___ 本文
それが本作の薄気味悪さの一つだと思います。


男性的な強さとは、
「財力」や「魅力」や「暴力」でしか
体現できないのでしょうか。

世の中には、
少年漫画のような、わかりやすい「強さ」は
なかなか存在しません。

かといって、
内面的な「強さ」が、
周囲に認識されることもなかなかありません。

そのため、
男は単純な「何かの力の強さ」で、
優劣を決めたがるのでしょう。

なんだか、
「男性的な強さ」が悪いものであるようにさえ
感じられます。

後味の悪い感想ですね。
少しもやもやが残りました。

ラストパートは確かに蛇足

公開後の監督インタビューで
「再編集できるならば、エンドロールに入るシーンを変えたい」
という内容の回答があったようです。

やはり、
ラストパートの
「暴力」に支配された『社本』が
暴走するくだりは、
蛇足だったということでしょう。


本作の終わり方はというと・・・

『社本』の「生きるっていうのは痛いんだよ!」
という不可解なセリフと、
精神に異常をきたした『社本の娘』の笑い声を残しながら、
物語は、視聴者を煙にまくように
ふわりと終わっていきます。

もっとかっこよく、
すっと終われるところがあったような・・・

という感じは、確かに否めませんでした。



『村田』を死に至らしめた『社本』が
『村田』に成り代わり、
「暴力」の連鎖が、受け継がれていくということが
表現したかったのでしょうか?

『村田』が死に際に放つ
「おとうさんごめんなさい、もう悪いことしません」
というセリフは、
『村田』が
かつて虐待を受けていた少年だったことを
表しています。

つまり、
「暴力」が「暴力」を生み、
それが脈々と世代を越えて、
受け継がれているわけです。
______
___ データ一覧
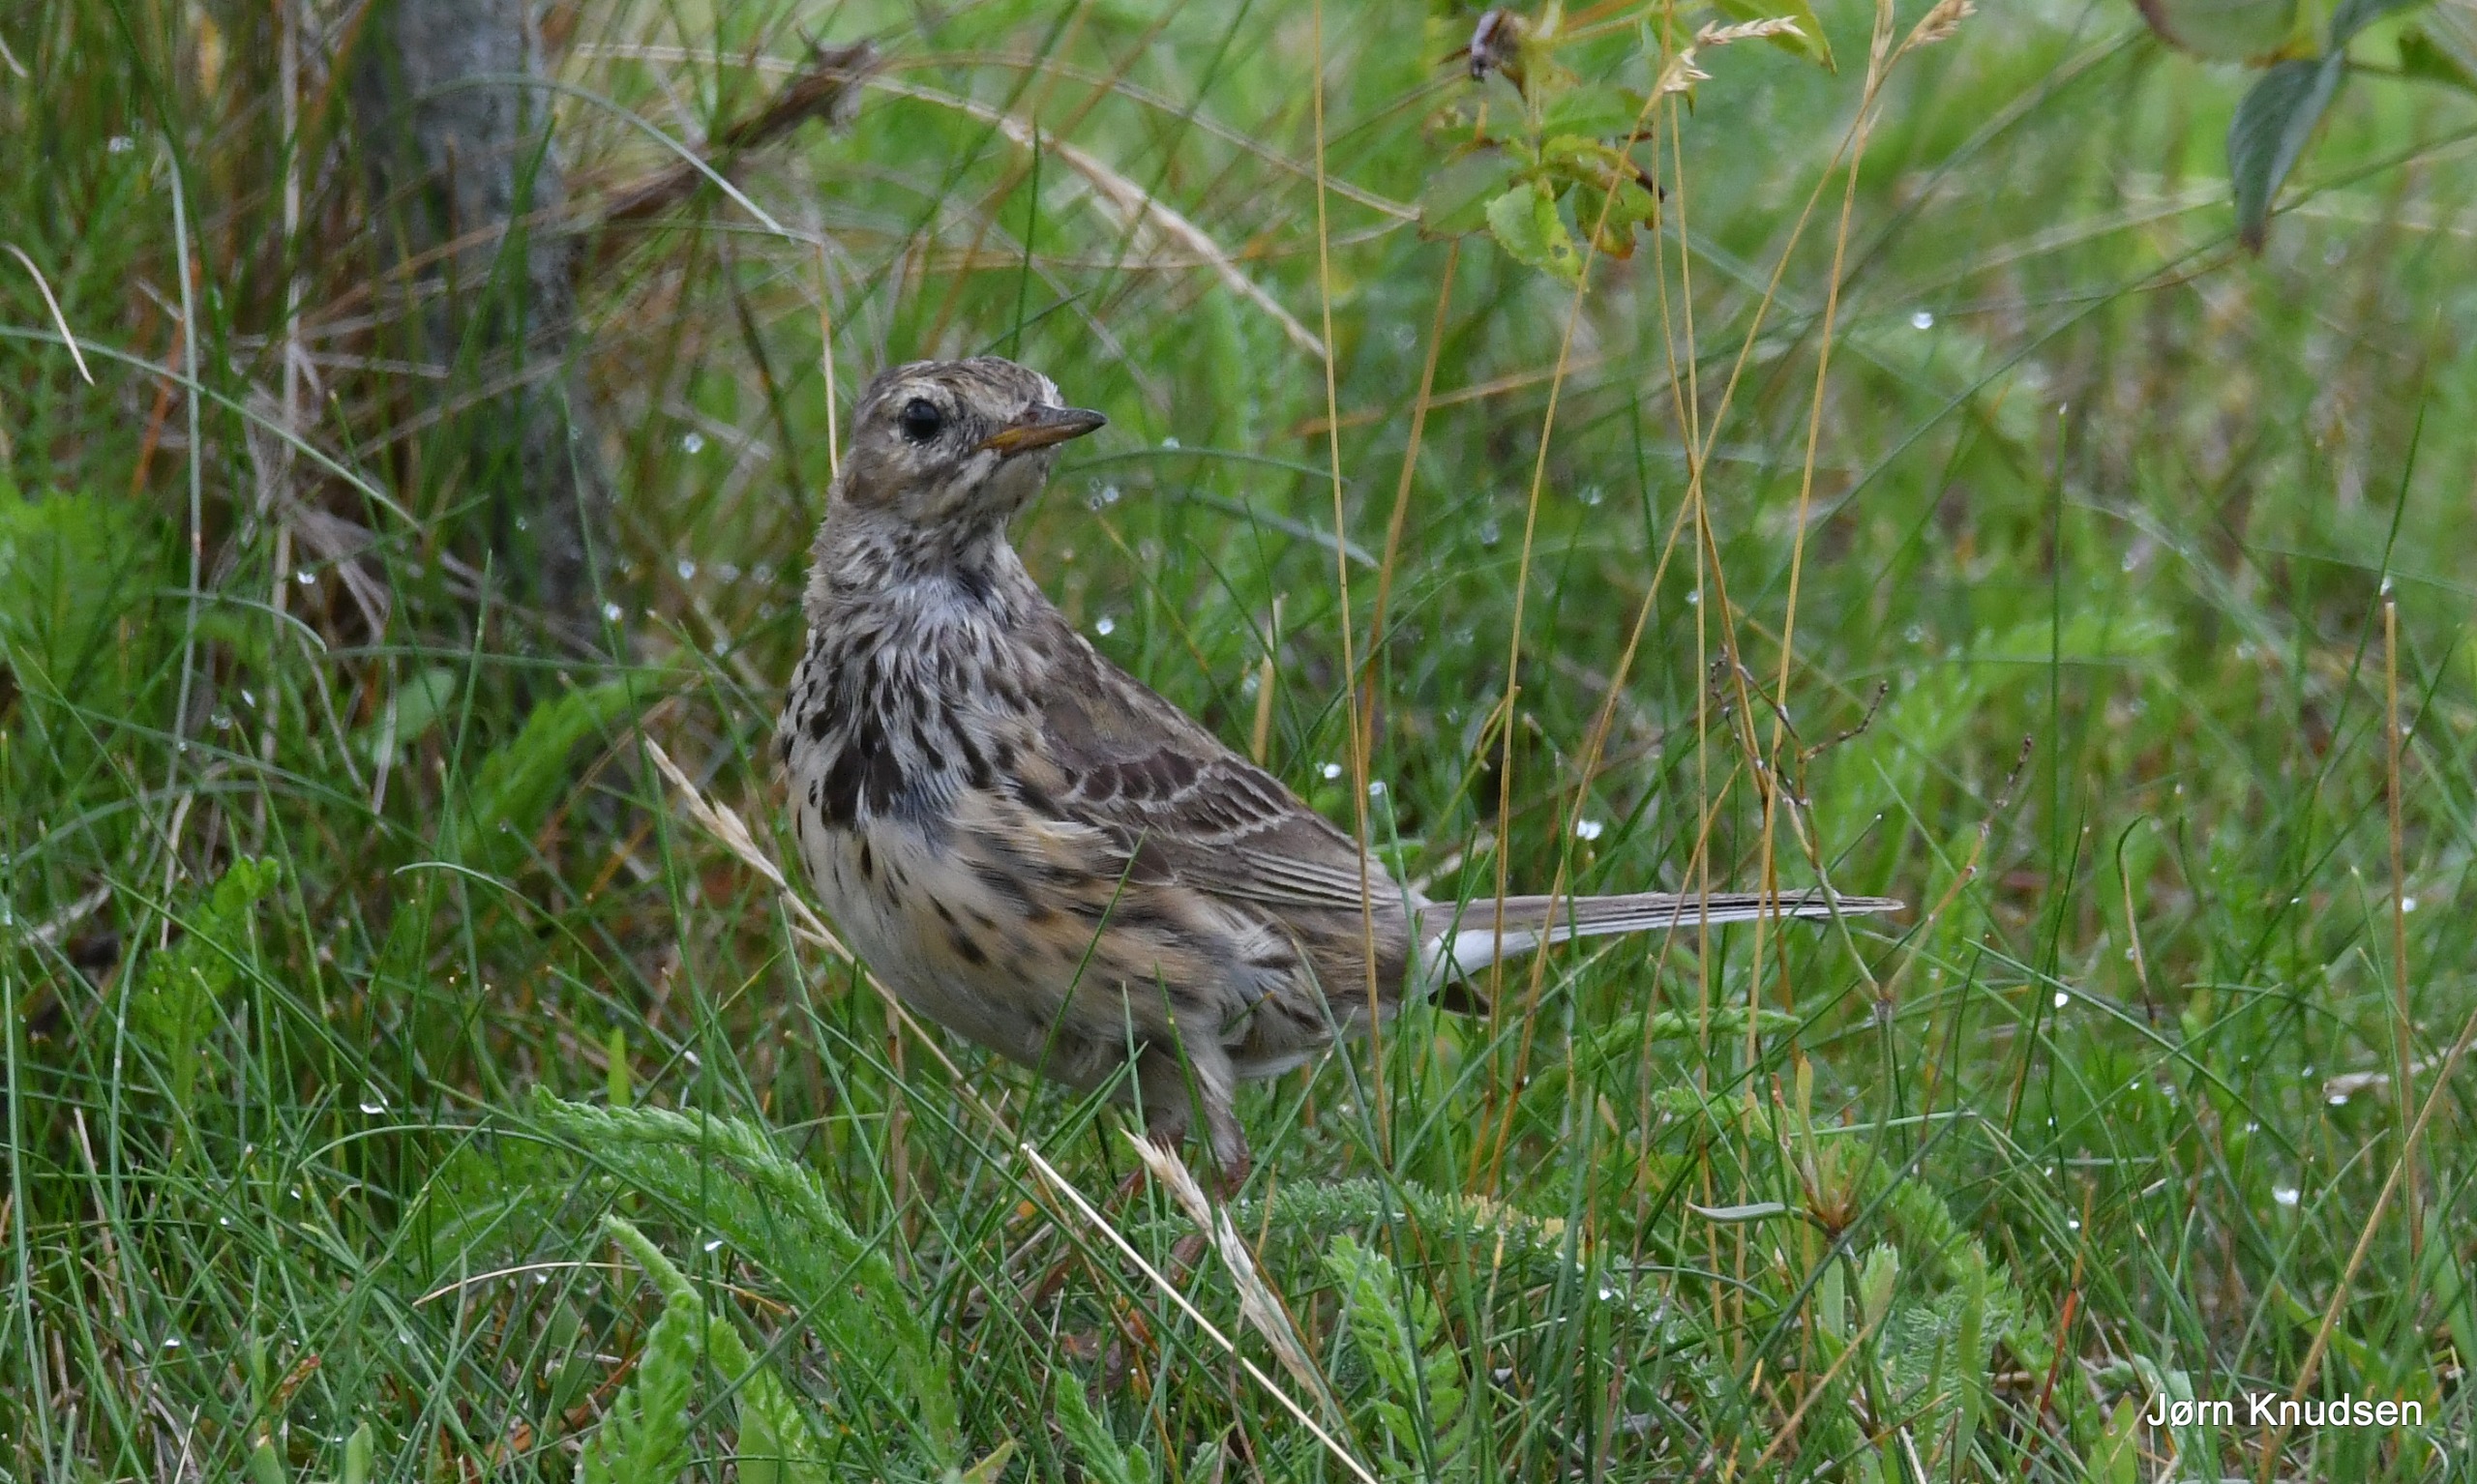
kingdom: Animalia
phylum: Chordata
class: Aves
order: Passeriformes
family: Motacillidae
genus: Anthus
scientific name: Anthus pratensis
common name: Engpiber
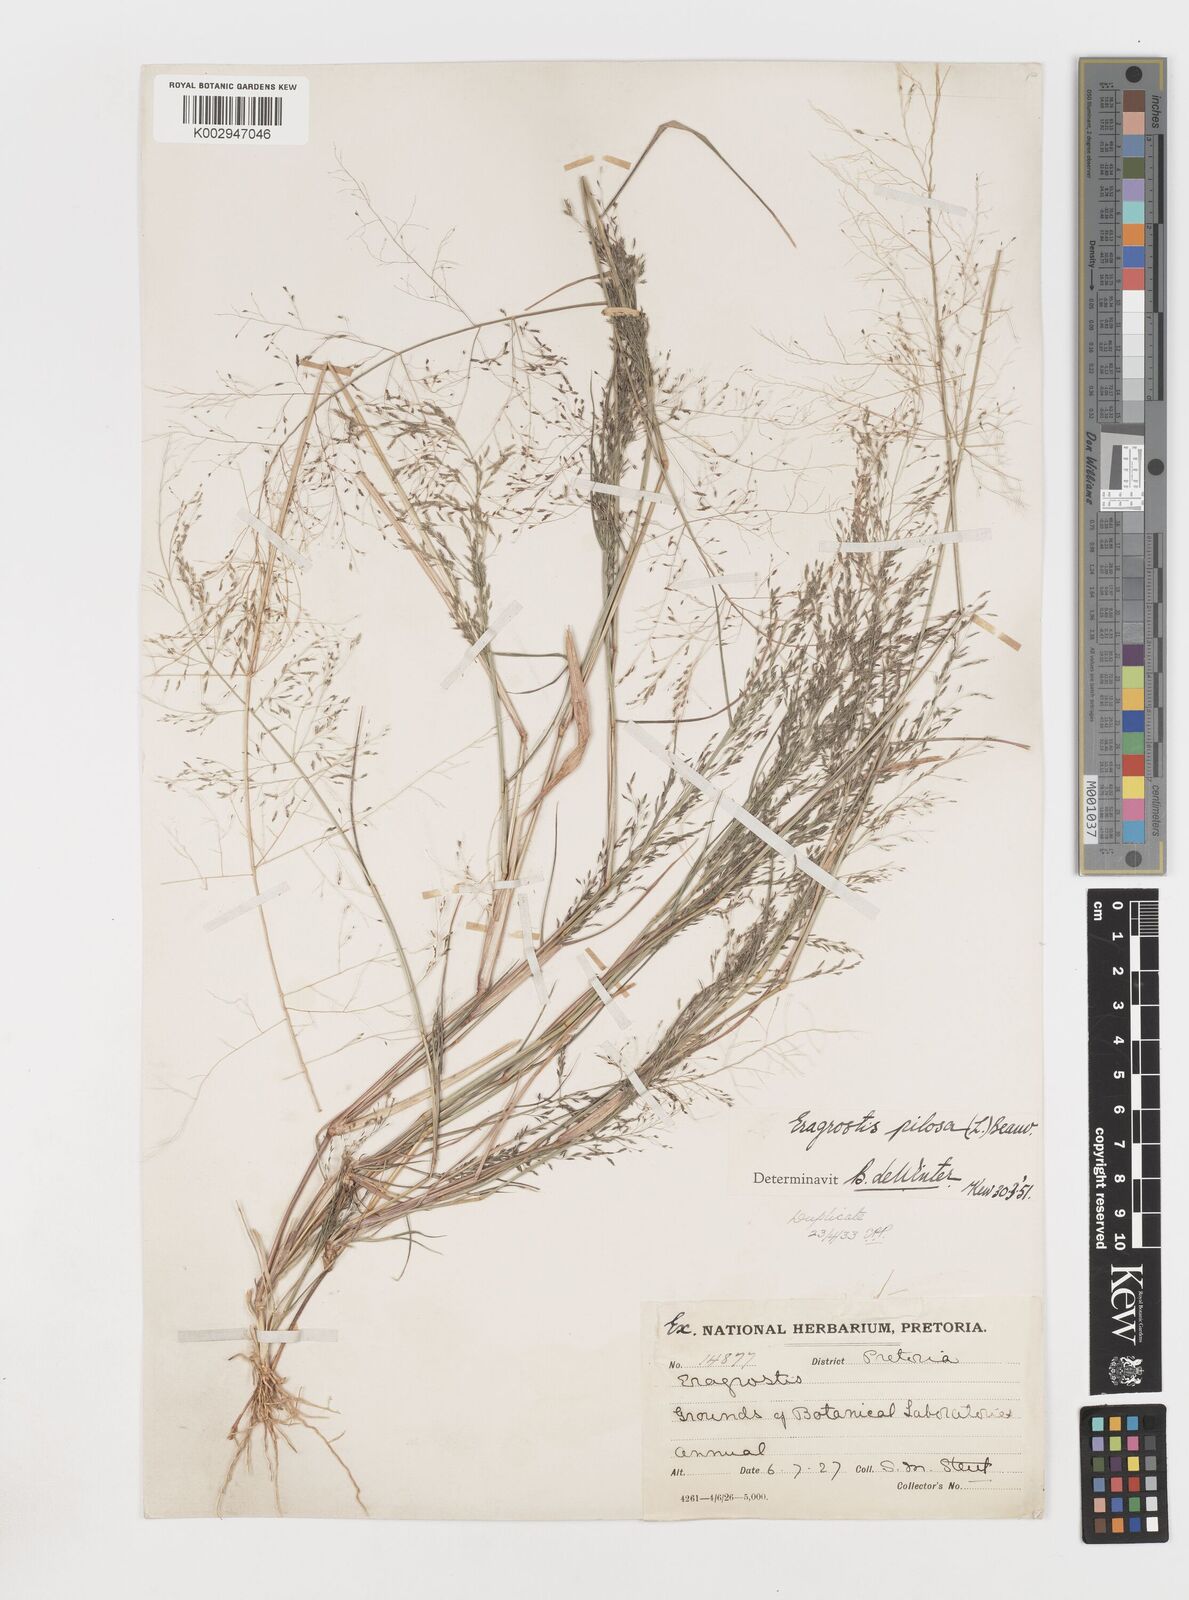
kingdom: Plantae
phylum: Tracheophyta
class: Liliopsida
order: Poales
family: Poaceae
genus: Eragrostis
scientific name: Eragrostis pilosa
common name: Indian lovegrass
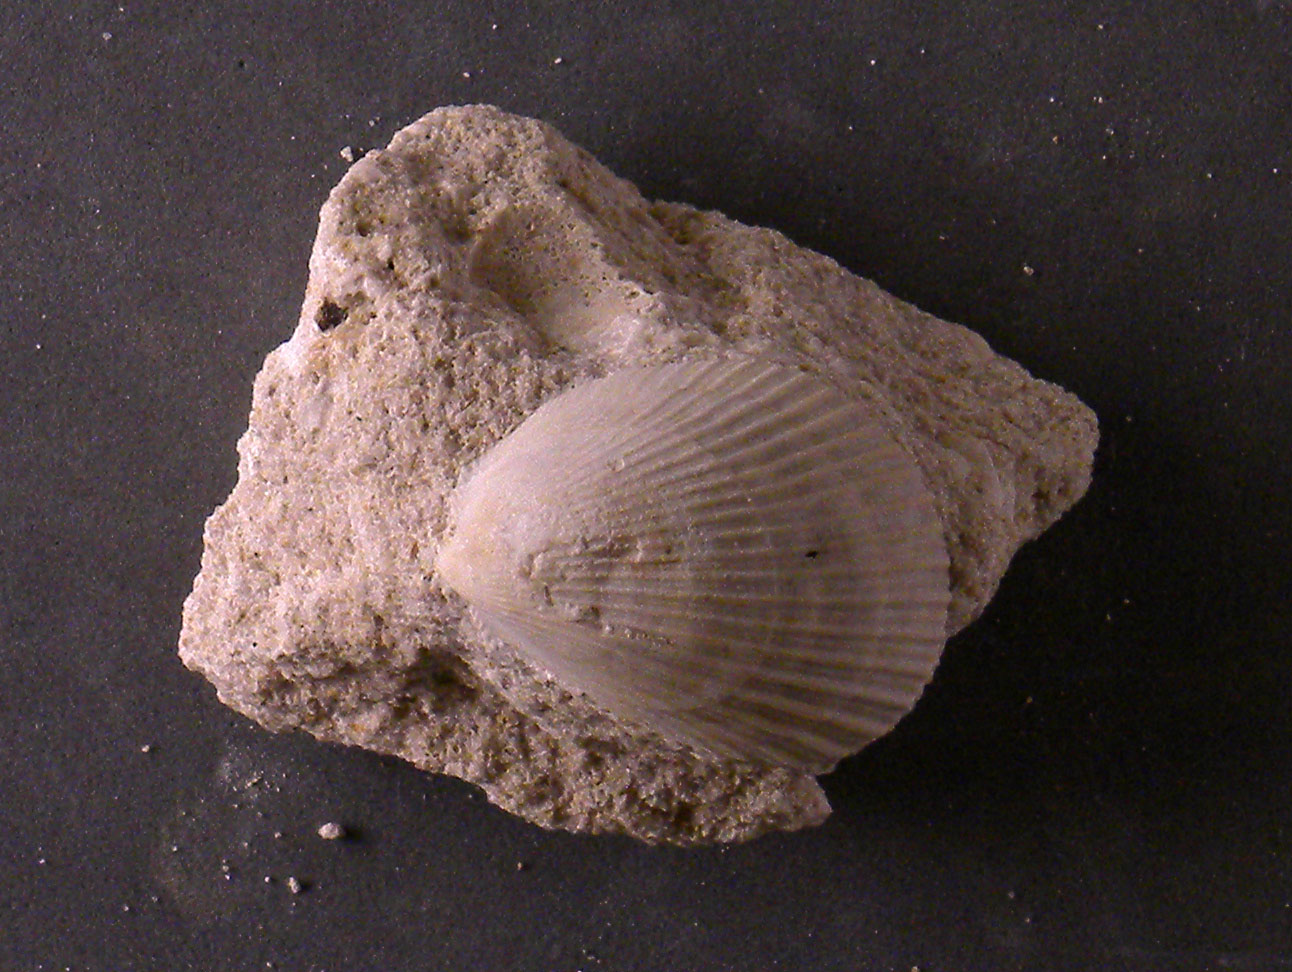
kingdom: Animalia
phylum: Mollusca
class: Bivalvia
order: Limida
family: Limidae
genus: Pseudolimea
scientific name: Pseudolimea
______
(課題) 本文の「本作の終わり方はというと・・・」から「という感じは、確かに否めませんでした。」までを、両端の語句も含めて原文どおりに書き写すこと。

(解答)
本作の終わり方はというと・・・

『社本』の「生きるっていうのは痛いんだよ!」
という不可解なセリフと、
精神に異常をきたした『社本の娘』の笑い声を残しながら、
物語は、視聴者を煙にまくように
ふわりと終わっていきます。

もっとかっこよく、
すっと終われるところがあったような・・・

という感じは、確かに否めませんでした。